WORK ORDER ▸ Nothing outside the range is wanted. Repeat exactly the lines below from the one with "focal_mm: 1.65" through the one with "f_number: 1.8".

GIVEN RECORDS ▸
Start of Block

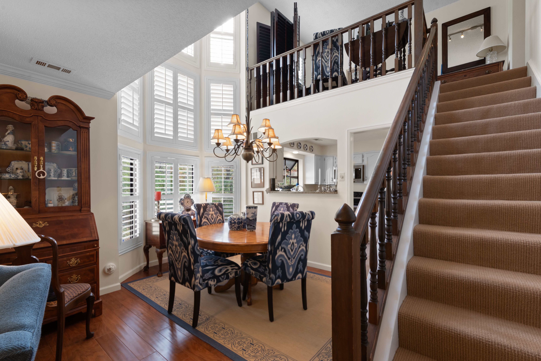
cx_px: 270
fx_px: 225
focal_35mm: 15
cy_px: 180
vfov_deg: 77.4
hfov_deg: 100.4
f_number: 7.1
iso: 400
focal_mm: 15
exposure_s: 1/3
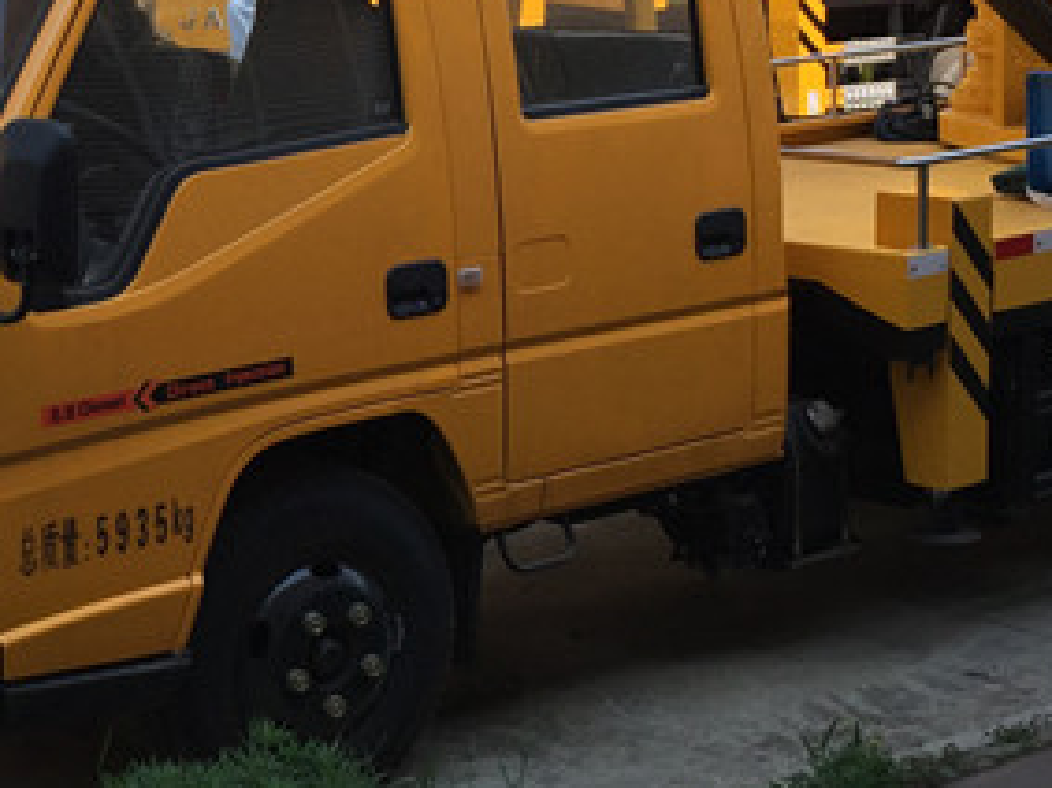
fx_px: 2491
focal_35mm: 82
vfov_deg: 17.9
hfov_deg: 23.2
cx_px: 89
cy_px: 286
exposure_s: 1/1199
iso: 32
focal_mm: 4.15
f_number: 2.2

End of Block
Start of Block

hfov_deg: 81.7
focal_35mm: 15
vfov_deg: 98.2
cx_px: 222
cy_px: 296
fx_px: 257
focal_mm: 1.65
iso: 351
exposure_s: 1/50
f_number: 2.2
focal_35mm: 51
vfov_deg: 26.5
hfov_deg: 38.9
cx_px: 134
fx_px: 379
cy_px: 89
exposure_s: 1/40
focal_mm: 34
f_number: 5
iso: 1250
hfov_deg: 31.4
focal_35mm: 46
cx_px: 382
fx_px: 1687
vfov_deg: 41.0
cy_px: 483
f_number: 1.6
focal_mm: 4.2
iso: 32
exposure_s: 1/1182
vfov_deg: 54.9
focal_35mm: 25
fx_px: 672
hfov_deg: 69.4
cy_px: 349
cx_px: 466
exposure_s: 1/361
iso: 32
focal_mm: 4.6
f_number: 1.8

End of Block

ANSWER SPACE ▸
focal_mm: 1.65
iso: 351
exposure_s: 1/50
f_number: 2.2
focal_35mm: 51
vfov_deg: 26.5
hfov_deg: 38.9
cx_px: 134
fx_px: 379
cy_px: 89
exposure_s: 1/40
focal_mm: 34
f_number: 5
iso: 1250
hfov_deg: 31.4
focal_35mm: 46
cx_px: 382
fx_px: 1687
vfov_deg: 41.0
cy_px: 483
f_number: 1.6
focal_mm: 4.2
iso: 32
exposure_s: 1/1182
vfov_deg: 54.9
focal_35mm: 25
fx_px: 672
hfov_deg: 69.4
cy_px: 349
cx_px: 466
exposure_s: 1/361
iso: 32
focal_mm: 4.6
f_number: 1.8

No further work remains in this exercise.